I am reminded of the last verse of the famed African American poet Langston Hughes’ poem, “Let America Be America Again”.

“O, yes,

I say it plain,

America never was America to me,

And yet I swear this oath —

America will be!”

And I’m also reminded of the Reverend Doctor Martin Luther Kings’ simple plea. “All we ask (of America) is be true to what you wrote down.” That’s it. Be true, America, to what you wrote down. 


So here I am, working to give my fellow Americans the tools to have Civil Conversations across The Great Divide. I’ve been doing this in one form or another for a long time. As Assistant Director of Outdoor Programs at Dartmouth College I took on the challenge of trying to bring Black students into the many outdoor activities that Dartmouth offered. 

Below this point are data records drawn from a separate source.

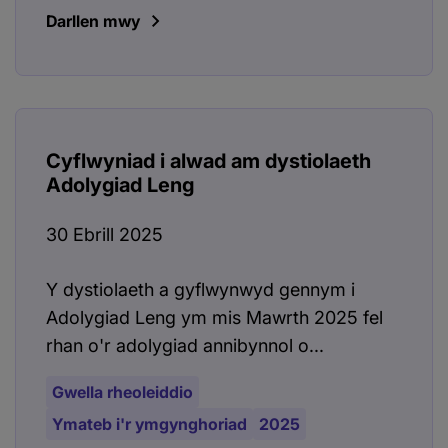
Darllen mwy
Cyflwyniad i alwad am dystiolaeth
Adolygiad Leng
30 Ebrill 2025
Y dystiolaeth a gyflwynwyd gennym i
Adolygiad Leng ym mis Mawrth 2025 fel
rhan o'r adolygiad annibynnol o...
Gwella rheoleiddio
Ymateb i'r ymgynghoriad
2025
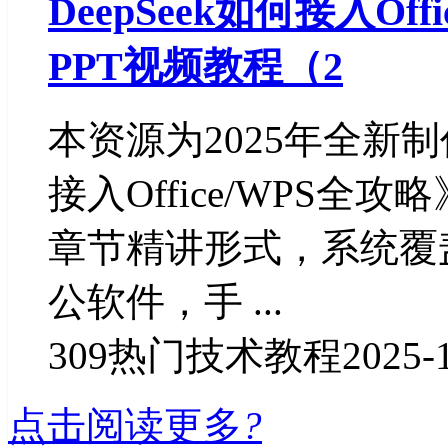
DeepSeek如何接入Off
PPT视频教程（2
本资源为2025年全新制
接入Office/WPS
章节精讲形式，系统覆盖W
公软件，手 ...
309
热门技术教程
2025-
点击阅读更多
?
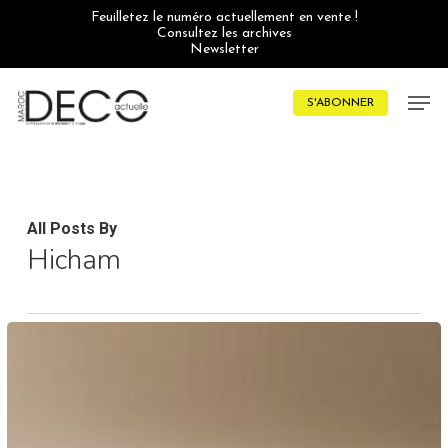
Skip
Feuilletez le numéro actuellement en vente !
to
Consultez les archives
main
Newsletter
content
Men
S'ABONNER
All Posts By
Hicham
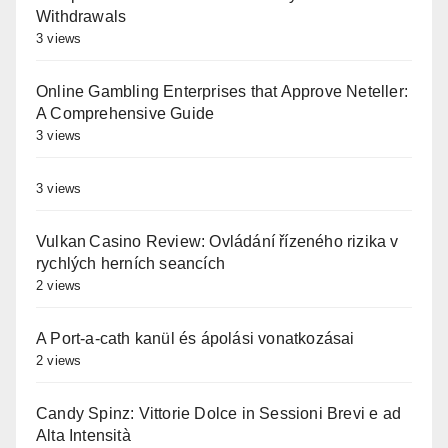
Withdrawals
3 views
Online Gambling Enterprises that Approve Neteller:
A Comprehensive Guide
3 views
3 views
Vulkan Casino Review: Ovládání řízeného rizika v
rychlých herních seancích
2 views
A Port-a-cath kanül és ápolási vonatkozásai
2 views
Candy Spinz: Vittorie Dolce in Sessioni Brevi e ad
Alta Intensità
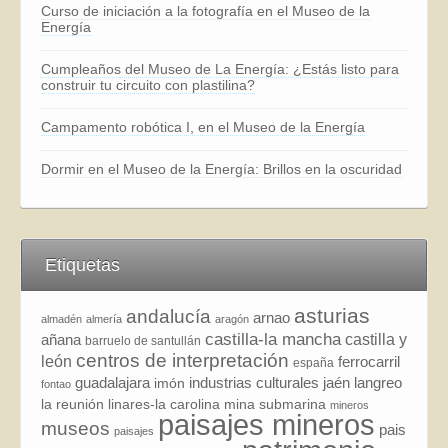
Curso de iniciación a la fotografía en el Museo de la
Energía
Cumpleaños del Museo de La Energía: ¿Estás listo para
construir tu circuito con plastilina?
Campamento robótica I, en el Museo de la Energía
Dormir en el Museo de la Energía: Brillos en la oscuridad
Etiquetas
asturias
andalucía
arnao
almadén
almería
aragón
castilla-la mancha
añana
castilla y
barruelo de santullán
centros de interpretación
león
ferrocarril
españa
guadalajara
industrias culturales
jaén
langreo
imón
fontao
la reunión
linares-la carolina
mina submarina
mineros
paisajes mineros
museos
pais
paisajes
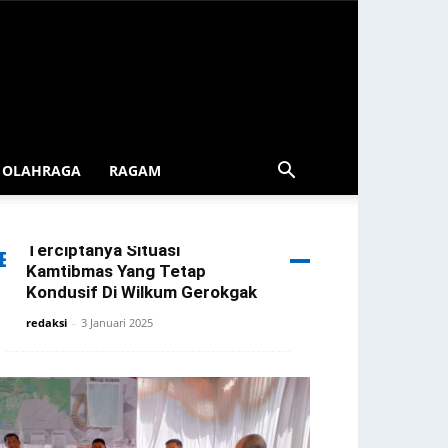
OLAHRAGA
RAGAM
Patroli Blue Light Gerokgak
Diintensifkan Demi
Terciptanya Situasi
ERITA TERBARU
Kamtibmas Yang Tetap
Kondusif Di Wilkum Gerokgak
redaksi
-
3 Januari 2025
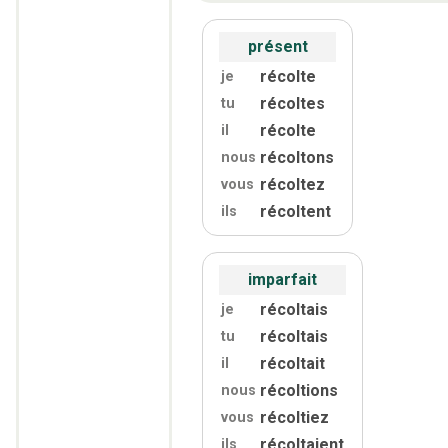
présent
récolte
je
récoltes
tu
récolte
il
récoltons
nous
récoltez
vous
récoltent
ils
imparfait
récoltais
je
récoltais
tu
récoltait
il
récoltions
nous
récoltiez
vous
récoltaient
ils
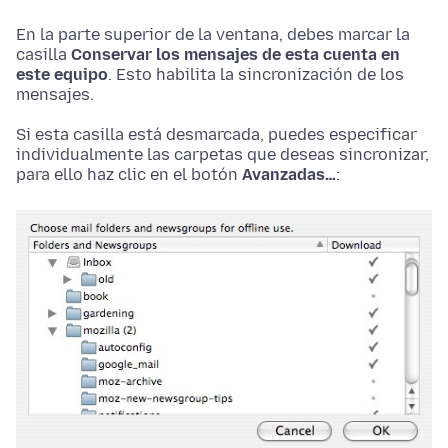
En la parte superior de la ventana, debes marcar la
casilla
Conservar los mensajes de esta cuenta en
este equipo
. Esto habilita la sincronización de los
mensajes.
Si esta casilla está desmarcada, puedes especificar
individualmente las carpetas que deseas sincronizar,
para ello haz clic en el botón
Avanzadas…
:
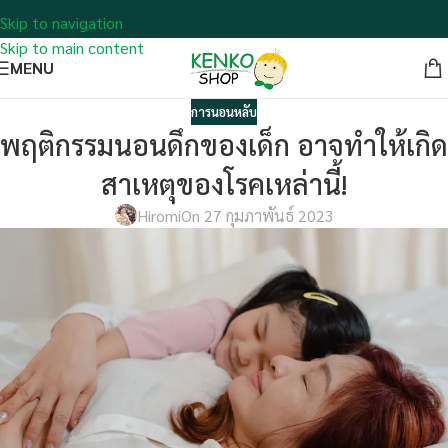
Skip to navigation
Skip to main content
MENU
การนอนหลับ
พฤติกรรมนอนดึกของเด็ก อาจทำให้เกิด
สาเหตุของโรคเหล่านี้!
Hiromi
On 27 กุมภาพันธ์ 2023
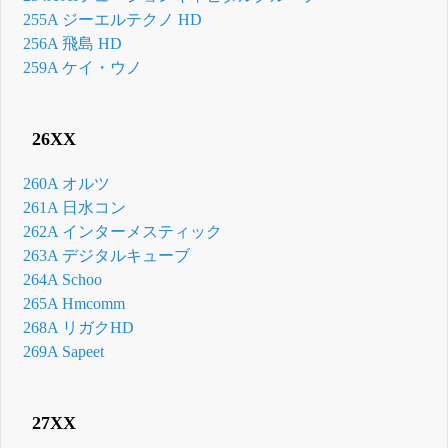
255A ジーエルテクノ HD
256A 飛島 HD
259A ケイ・ウノ
26XX
260A オルツ
261A 日水コン
262A インターメスティック
263A デジタルキューブ
264A Schoo
265A Hmcomm
268A リガクHD
269A Sapeet
27XX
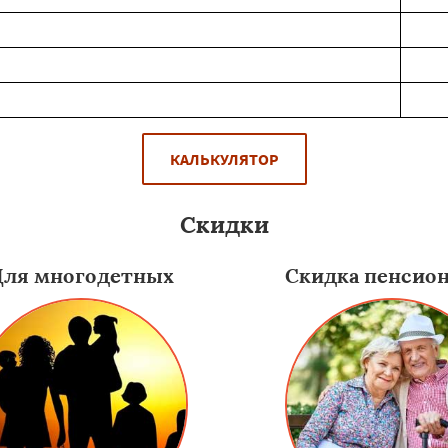
КАЛЬКУЛЯТОР
Скидки
Для многодетных
Скидка пенсио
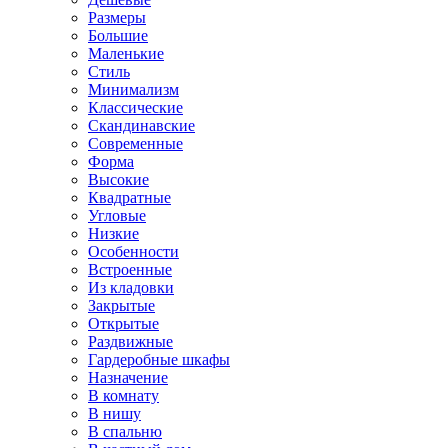
Размеры
Большие
Маленькие
Стиль
Минимализм
Классические
Скандинавские
Современные
Форма
Высокие
Квадратные
Угловые
Низкие
Особенности
Встроенные
Из кладовки
Закрытые
Открытые
Раздвижные
Гардеробные шкафы
Назначение
В комнату
В нишу
В спальню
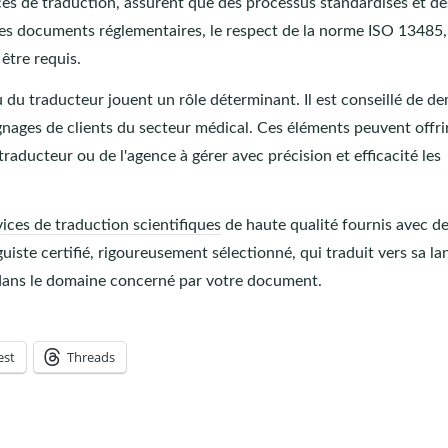
s de traduction, assurent que des processus standardisés et de
 les documents réglementaires, le respect de la norme ISO 13485,
être requis.
ou du traducteur jouent un rôle déterminant. Il est conseillé de 
nages de clients du secteur médical. Ces éléments peuvent offri
aducteur ou de l'agence à gérer avec précision et efficacité les
vices de traduction scientifiques
de haute qualité fournis avec de
uiste certifié, rigoureusement sélectionné, qui traduit vers sa l
e dans le domaine concerné par votre document.
est
Threads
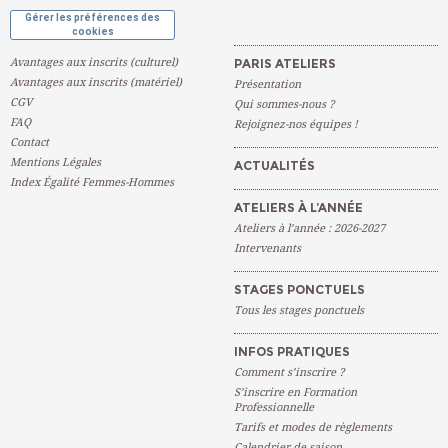
Gérer les préférences des
cookies
Avantages aux inscrits (culturel)
PARIS ATELIERS
Avantages aux inscrits (matériel)
Présentation
CGV
Qui sommes-nous ?
FAQ
Rejoignez-nos équipes !
Contact
Mentions Légales
ACTUALITÉS
Index Égalité Femmes-Hommes
ATELIERS À L’ANNÉE
Ateliers à l’année : 2026-2027
Intervenants
STAGES PONCTUELS
Tous les stages ponctuels
INFOS PRATIQUES
Comment s’inscrire ?
S’inscrire en Formation
Professionnelle
Tarifs et modes de règlements
Calendrier de saison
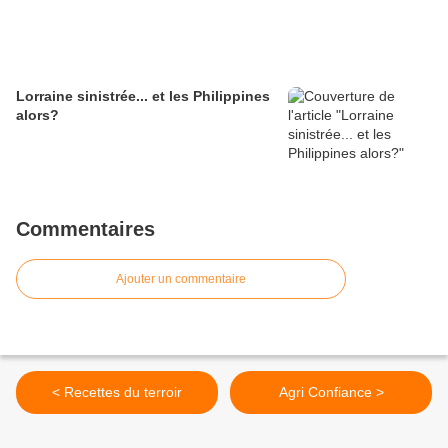
Lorraine sinistrée... et les Philippines
alors?
Commentaires
Ajouter un commentaire
< Recettes du terroir
Agri Confiance >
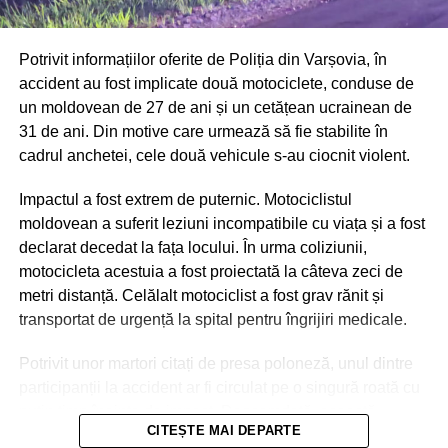
Potrivit informațiilor oferite de Poliția din Varșovia, în
accident au fost implicate două motociclete, conduse de
un moldovean de 27 de ani și un cetățean ucrainean de
31 de ani. Din motive care urmează să fie stabilite în
cadrul anchetei, cele două vehicule s-au ciocnit violent.
Impactul a fost extrem de puternic. Motociclistul
moldovean a suferit leziuni incompatibile cu viața și a fost
declarat decedat la fața locului. În urma coliziunii,
motocicleta acestuia a fost proiectată la câteva zeci de
metri distanță. Celălalt motociclist a fost grav rănit și
transportat de urgență la spital pentru îngrijiri medicale.
Potrivit unor martori citați de presa poloneză, unul dintre
participanții la accident ar fi circulat pe o singură roată cu
puțin timp înainte de impact. Deocamdată, această
CITEȘTE MAI DEPARTE
informație nu a fost confirmată oficial și face parte din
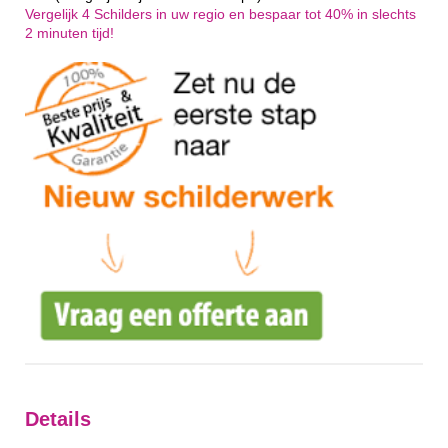
Vergelijk 4 Schilders in uw regio en bespaar tot 40% in slechts
2 minuten tijd!
Details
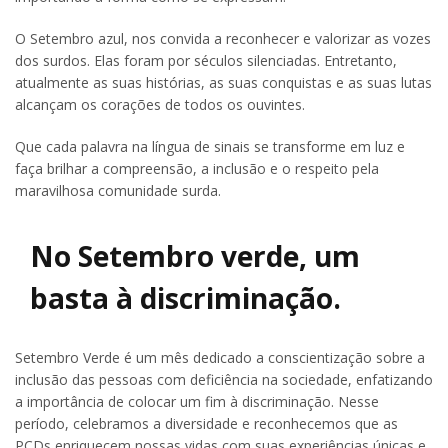
O Setembro azul, nos convida a reconhecer e valorizar as vozes
dos surdos. Elas foram por séculos silenciadas. Entretanto,
atualmente as suas histórias, as suas conquistas e as suas lutas
alcançam os corações de todos os ouvintes.
Que cada palavra na língua de sinais se transforme em luz e
faça brilhar a compreensão, a inclusão e o respeito pela
maravilhosa comunidade surda.
No Setembro verde, um
basta à discriminação.
Setembro Verde é um mês dedicado a conscientização sobre a
inclusão das pessoas com deficiência na sociedade, enfatizando
a importância de colocar um fim à discriminação. Nesse
período, celebramos a diversidade e reconhecemos que as
PCDs enriquecem nossas vidas com suas experiências únicas e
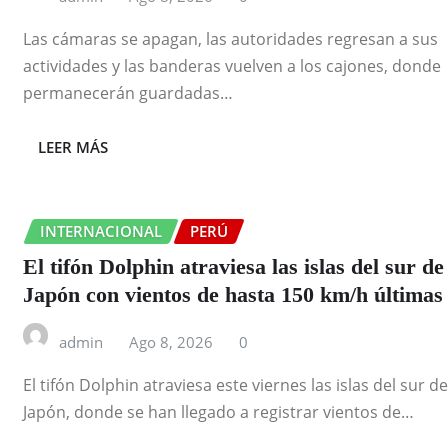
Las cámaras se apagan, las autoridades regresan a sus
actividades y las banderas vuelven a los cajones, donde
permanecerán guardadas…
LEER MÁS
INTERNACIONAL
PERÚ
El tifón Dolphin atraviesa las islas del sur de
Japón con vientos de hasta 150 km/h últimas
admin
Ago 8, 2026
0
El tifón Dolphin atraviesa este viernes las islas del sur de
Japón, donde se han llegado a registrar vientos de…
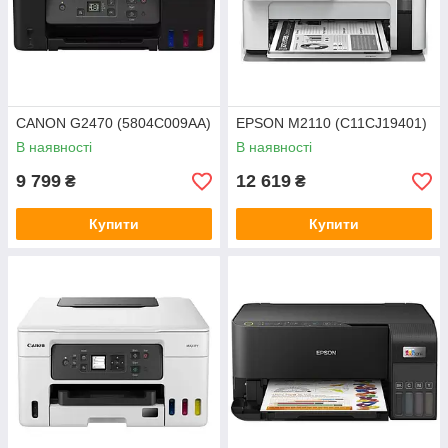
CANON G2470 (5804C009AA)
EPSON M2110 (C11CJ19401)
В наявності
В наявності
9 799
12 619
₴
₴
Купити
Купити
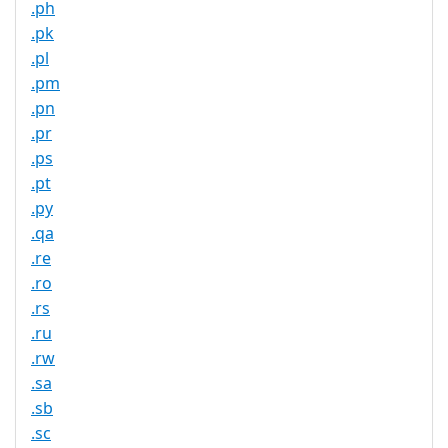
.ph
.pk
.pl
.pm
.pn
.pr
.ps
.pt
.py
.qa
.re
.ro
.rs
.ru
.rw
.sa
.sb
.sc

While at Dartmouth I also worked directly with Bob Stanton, Director of the National Park Service to understand the lack of minority visitors and employees in National Parks – especially natural parks  - and to develop ways to change that imbalance. 


After leaving Dartmouth I continued to work with students to create programs, opportunities, and most importantly, a mind-set for minority students to feel both comfortable with going outdoors and to receive the “social permission” from their peers to engage in activities that had been promoted forever as “white” activities reflecting “white values”. 


Over the course of many years I wrote about the lack of diversity in outdoor pursuits. I gradually began to see the lack of minorities, especially the lack of Black Americans, as a symptom of the larger issue of the disease of American racism. I continued to write. I’ve been published in major outlets across the west. I also began to film. 


And then in May, 2020, George Floyd was slowly and excruciatingly murdered in Minneapolis by a white police officer and my fledgling Civil Conversations project exploded. I’ve been sought out and asked to write more, to engage in discussions with police departments, to podcast, to engage in social media, to co-lead a task force looking into the good, the bad, and the ugly – if any exist - of our local law enforcement departments. And most importantly to take The Civil Conversations Project to a bigger, more expansive level. 


In this time of such national hatred, what could possibly be more important?